§ **Task to carry out**
Would you retype all of these records exactly?

↓↓↓

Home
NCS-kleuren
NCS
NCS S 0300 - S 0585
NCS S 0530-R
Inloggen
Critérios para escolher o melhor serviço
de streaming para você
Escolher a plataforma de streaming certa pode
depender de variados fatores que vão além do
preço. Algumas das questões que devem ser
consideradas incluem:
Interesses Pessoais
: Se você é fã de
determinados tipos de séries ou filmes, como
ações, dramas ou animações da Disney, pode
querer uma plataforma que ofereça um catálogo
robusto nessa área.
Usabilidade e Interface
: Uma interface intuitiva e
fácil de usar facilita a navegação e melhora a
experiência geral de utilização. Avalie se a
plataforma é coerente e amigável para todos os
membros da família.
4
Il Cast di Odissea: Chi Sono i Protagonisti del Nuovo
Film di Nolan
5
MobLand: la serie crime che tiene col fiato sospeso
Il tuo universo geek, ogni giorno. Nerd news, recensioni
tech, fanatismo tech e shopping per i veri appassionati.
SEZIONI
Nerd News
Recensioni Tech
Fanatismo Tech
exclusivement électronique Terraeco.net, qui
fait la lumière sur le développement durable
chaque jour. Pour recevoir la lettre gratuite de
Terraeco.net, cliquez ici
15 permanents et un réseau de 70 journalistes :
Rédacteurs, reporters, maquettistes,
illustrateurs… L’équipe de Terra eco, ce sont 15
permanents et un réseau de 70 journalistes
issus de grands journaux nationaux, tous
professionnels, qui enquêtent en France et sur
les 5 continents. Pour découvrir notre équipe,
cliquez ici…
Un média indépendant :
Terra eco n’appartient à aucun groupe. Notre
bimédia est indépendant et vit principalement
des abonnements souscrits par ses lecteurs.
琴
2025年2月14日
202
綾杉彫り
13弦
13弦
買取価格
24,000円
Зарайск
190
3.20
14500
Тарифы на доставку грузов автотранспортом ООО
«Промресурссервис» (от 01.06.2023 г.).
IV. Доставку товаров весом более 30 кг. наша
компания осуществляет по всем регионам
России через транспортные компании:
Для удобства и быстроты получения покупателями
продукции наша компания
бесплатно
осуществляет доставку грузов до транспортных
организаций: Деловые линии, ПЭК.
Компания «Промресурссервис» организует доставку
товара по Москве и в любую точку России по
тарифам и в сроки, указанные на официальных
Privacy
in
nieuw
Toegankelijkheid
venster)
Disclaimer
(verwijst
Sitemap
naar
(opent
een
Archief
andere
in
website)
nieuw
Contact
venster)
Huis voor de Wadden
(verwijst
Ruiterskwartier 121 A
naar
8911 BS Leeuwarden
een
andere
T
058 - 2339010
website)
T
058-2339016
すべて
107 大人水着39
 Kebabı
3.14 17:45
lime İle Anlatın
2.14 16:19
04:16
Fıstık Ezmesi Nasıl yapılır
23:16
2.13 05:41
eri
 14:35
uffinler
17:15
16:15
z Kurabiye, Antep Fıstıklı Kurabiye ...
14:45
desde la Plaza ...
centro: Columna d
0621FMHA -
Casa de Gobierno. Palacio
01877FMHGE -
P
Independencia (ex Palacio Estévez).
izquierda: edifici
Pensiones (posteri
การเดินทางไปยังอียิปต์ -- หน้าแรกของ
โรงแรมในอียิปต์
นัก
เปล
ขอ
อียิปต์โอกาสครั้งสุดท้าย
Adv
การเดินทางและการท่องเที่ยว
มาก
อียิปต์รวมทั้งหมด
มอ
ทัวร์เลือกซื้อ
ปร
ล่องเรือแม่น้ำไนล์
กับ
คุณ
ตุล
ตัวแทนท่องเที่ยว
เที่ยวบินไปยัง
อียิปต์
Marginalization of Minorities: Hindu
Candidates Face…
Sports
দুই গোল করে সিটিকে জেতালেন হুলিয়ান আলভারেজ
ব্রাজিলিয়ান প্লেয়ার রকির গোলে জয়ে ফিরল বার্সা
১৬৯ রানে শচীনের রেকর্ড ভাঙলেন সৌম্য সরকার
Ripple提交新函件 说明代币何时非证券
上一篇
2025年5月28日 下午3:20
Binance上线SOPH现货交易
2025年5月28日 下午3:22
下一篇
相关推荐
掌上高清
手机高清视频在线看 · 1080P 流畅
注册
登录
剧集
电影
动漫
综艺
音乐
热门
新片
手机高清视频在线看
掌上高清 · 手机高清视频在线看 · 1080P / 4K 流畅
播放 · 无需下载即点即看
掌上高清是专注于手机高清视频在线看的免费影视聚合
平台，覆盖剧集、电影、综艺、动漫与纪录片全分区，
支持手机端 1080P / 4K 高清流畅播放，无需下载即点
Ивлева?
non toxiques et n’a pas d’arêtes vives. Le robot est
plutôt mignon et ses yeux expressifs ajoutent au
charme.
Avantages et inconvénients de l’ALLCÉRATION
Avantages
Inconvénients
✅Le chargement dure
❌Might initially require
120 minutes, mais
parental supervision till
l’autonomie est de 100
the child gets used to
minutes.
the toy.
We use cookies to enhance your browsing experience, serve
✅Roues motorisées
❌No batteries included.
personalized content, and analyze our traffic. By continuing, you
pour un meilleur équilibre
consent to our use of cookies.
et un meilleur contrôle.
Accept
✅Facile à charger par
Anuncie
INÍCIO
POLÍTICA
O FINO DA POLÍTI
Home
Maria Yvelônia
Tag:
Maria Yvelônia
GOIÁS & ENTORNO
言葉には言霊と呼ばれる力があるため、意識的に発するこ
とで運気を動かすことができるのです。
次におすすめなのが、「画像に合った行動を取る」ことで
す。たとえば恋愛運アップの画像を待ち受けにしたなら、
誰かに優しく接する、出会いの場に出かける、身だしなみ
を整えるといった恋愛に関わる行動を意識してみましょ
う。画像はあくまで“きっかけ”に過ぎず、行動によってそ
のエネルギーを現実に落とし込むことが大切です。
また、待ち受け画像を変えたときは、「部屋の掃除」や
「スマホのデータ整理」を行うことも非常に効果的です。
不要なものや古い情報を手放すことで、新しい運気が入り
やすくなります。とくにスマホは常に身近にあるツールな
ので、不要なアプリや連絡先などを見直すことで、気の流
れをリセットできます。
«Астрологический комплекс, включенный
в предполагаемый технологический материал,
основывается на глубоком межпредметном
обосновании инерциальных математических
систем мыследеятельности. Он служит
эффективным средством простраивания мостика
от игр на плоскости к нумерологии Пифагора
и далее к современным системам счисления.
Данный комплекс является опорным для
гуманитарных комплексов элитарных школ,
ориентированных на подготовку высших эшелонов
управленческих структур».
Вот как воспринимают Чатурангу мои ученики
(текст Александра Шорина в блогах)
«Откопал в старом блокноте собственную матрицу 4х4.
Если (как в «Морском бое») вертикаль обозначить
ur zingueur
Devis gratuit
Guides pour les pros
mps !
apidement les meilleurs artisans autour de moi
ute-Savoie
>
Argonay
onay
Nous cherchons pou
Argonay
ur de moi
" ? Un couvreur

↑↑↑

§ **Task output**
Home
NCS-kleuren
NCS
NCS S 0300 - S 0585
NCS S 0530-R
Inloggen
Critérios para escolher o melhor serviço
de streaming para você
Escolher a plataforma de streaming certa pode
depender de variados fatores que vão além do
preço. Algumas das questões que devem ser
consideradas incluem:
Interesses Pessoais
: Se você é fã de
determinados tipos de séries ou filmes, como
ações, dramas ou animações da Disney, pode
querer uma plataforma que ofereça um catálogo
robusto nessa área.
Usabilidade e Interface
: Uma interface intuitiva e
fácil de usar facilita a navegação e melhora a
experiência geral de utilização. Avalie se a
plataforma é coerente e amigável para todos os
membros da família.
4
Il Cast di Odissea: Chi Sono i Protagonisti del Nuovo
Film di Nolan
5
MobLand: la serie crime che tiene col fiato sospeso
Il tuo universo geek, ogni giorno. Nerd news, recensioni
tech, fanatismo tech e shopping per i veri appassionati.
SEZIONI
Nerd News
Recensioni Tech
Fanatismo Tech
exclusivement électronique Terraeco.net, qui
fait la lumière sur le développement durable
chaque jour. Pour recevoir la lettre gratuite de
Terraeco.net, cliquez ici
15 permanents et un réseau de 70 journalistes :
Rédacteurs, reporters, maquettistes,
illustrateurs… L’équipe de Terra eco, ce sont 15
permanents et un réseau de 70 journalistes
issus de grands journaux nationaux, tous
professionnels, qui enquêtent en France et sur
les 5 continents. Pour découvrir notre équipe,
cliquez ici…
Un média indépendant :
Terra eco n’appartient à aucun groupe. Notre
bimédia est indépendant et vit principalement
des abonnements souscrits par ses lecteurs.
琴
2025年2月14日
202
綾杉彫り
13弦
13弦
買取価格
24,000円
Зарайск
190
3.20
14500
Тарифы на доставку грузов автотранспортом ООО
«Промресурссервис» (от 01.06.2023 г.).
IV. Доставку товаров весом более 30 кг. наша
компания осуществляет по всем регионам
России через транспортные компании:
Для удобства и быстроты получения покупателями
продукции наша компания
бесплатно
осуществляет доставку грузов до транспортных
организаций: Деловые линии, ПЭК.
Компания «Промресурссервис» организует доставку
товара по Москве и в любую точку России по
тарифам и в сроки, указанные на официальных
Privacy
in
nieuw
Toegankelijkheid
venster)
Disclaimer
(verwijst
Sitemap
naar
(opent
een
Archief
andere
in
website)
nieuw
Contact
venster)
Huis voor de Wadden
(verwijst
Ruiterskwartier 121 A
naar
8911 BS Leeuwarden
een
andere
T
058 - 2339010
website)
T
058-2339016
すべて
107 大人水着39
 Kebabı
3.14 17:45
lime İle Anlatın
2.14 16:19
04:16
Fıstık Ezmesi Nasıl yapılır
23:16
2.13 05:41
eri
 14:35
uffinler
17:15
16:15
z Kurabiye, Antep Fıstıklı Kurabiye ...
14:45
desde la Plaza ...
centro: Columna d
0621FMHA -
Casa de Gobierno. Palacio
01877FMHGE -
P
Independencia (ex Palacio Estévez).
izquierda: edifici
Pensiones (posteri
การเดินทางไปยังอียิปต์ -- หน้าแรกของ
โรงแรมในอียิปต์
นัก
เปล
ขอ
อียิปต์โอกาสครั้งสุดท้าย
Adv
การเดินทางและการท่องเที่ยว
มาก
อียิปต์รวมทั้งหมด
มอ
ทัวร์เลือกซื้อ
ปร
ล่องเรือแม่น้ำไนล์
กับ
คุณ
ตุล
ตัวแทนท่องเที่ยว
เที่ยวบินไปยัง
อียิปต์
Marginalization of Minorities: Hindu
Candidates Face…
Sports
দুই গোল করে সিটিকে জেতালেন হুলিয়ান আলভারেজ
ব্রাজিলিয়ান প্লেয়ার রকির গোলে জয়ে ফিরল বার্সা
১৬৯ রানে শচীনের রেকর্ড ভাঙলেন সৌম্য সরকার
Ripple提交新函件 说明代币何时非证券
上一篇
2025年5月28日 下午3:20
Binance上线SOPH现货交易
2025年5月28日 下午3:22
下一篇
相关推荐
掌上高清
手机高清视频在线看 · 1080P 流畅
注册
登录
剧集
电影
动漫
综艺
音乐
热门
新片
手机高清视频在线看
掌上高清 · 手机高清视频在线看 · 1080P / 4K 流畅
播放 · 无需下载即点即看
掌上高清是专注于手机高清视频在线看的免费影视聚合
平台，覆盖剧集、电影、综艺、动漫与纪录片全分区，
支持手机端 1080P / 4K 高清流畅播放，无需下载即点
Ивлева?
non toxiques et n’a pas d’arêtes vives. Le robot est
plutôt mignon et ses yeux expressifs ajoutent au
charme.
Avantages et inconvénients de l’ALLCÉRATION
Avantages
Inconvénients
✅Le chargement dure
❌Might initially require
120 minutes, mais
parental supervision till
l’autonomie est de 100
the child gets used to
minutes.
the toy.
We use cookies to enhance your browsing experience, serve
✅Roues motorisées
❌No batteries included.
personalized content, and analyze our traffic. By continuing, you
pour un meilleur équilibre
consent to our use of cookies.
et un meilleur contrôle.
Accept
✅Facile à charger par
Anuncie
INÍCIO
POLÍTICA
O FINO DA POLÍTI
Home
Maria Yvelônia
Tag:
Maria Yvelônia
GOIÁS & ENTORNO
言葉には言霊と呼ばれる力があるため、意識的に発するこ
とで運気を動かすことができるのです。
次におすすめなのが、「画像に合った行動を取る」ことで
す。たとえば恋愛運アップの画像を待ち受けにしたなら、
誰かに優しく接する、出会いの場に出かける、身だしなみ
を整えるといった恋愛に関わる行動を意識してみましょ
う。画像はあくまで“きっかけ”に過ぎず、行動によってそ
のエネルギーを現実に落とし込むことが大切です。
また、待ち受け画像を変えたときは、「部屋の掃除」や
「スマホのデータ整理」を行うことも非常に効果的です。
不要なものや古い情報を手放すことで、新しい運気が入り
やすくなります。とくにスマホは常に身近にあるツールな
ので、不要なアプリや連絡先などを見直すことで、気の流
れをリセットできます。
«Астрологический комплекс, включенный
в предполагаемый технологический материал,
основывается на глубоком межпредметном
обосновании инерциальных математических
систем мыследеятельности. Он служит
эффективным средством простраивания мостика
от игр на плоскости к нумерологии Пифагора
и далее к современным системам счисления.
Данный комплекс является опорным для
гуманитарных комплексов элитарных школ,
ориентированных на подготовку высших эшелонов
управленческих структур».
Вот как воспринимают Чатурангу мои ученики
(текст Александра Шорина в блогах)
«Откопал в старом блокноте собственную матрицу 4х4.
Если (как в «Морском бое») вертикаль обозначить
ur zingueur
Devis gratuit
Guides pour les pros
mps !
apidement les meilleurs artisans autour de moi
ute-Savoie
>
Argonay
onay
Nous cherchons pou
Argonay
ur de moi
" ? Un couvreur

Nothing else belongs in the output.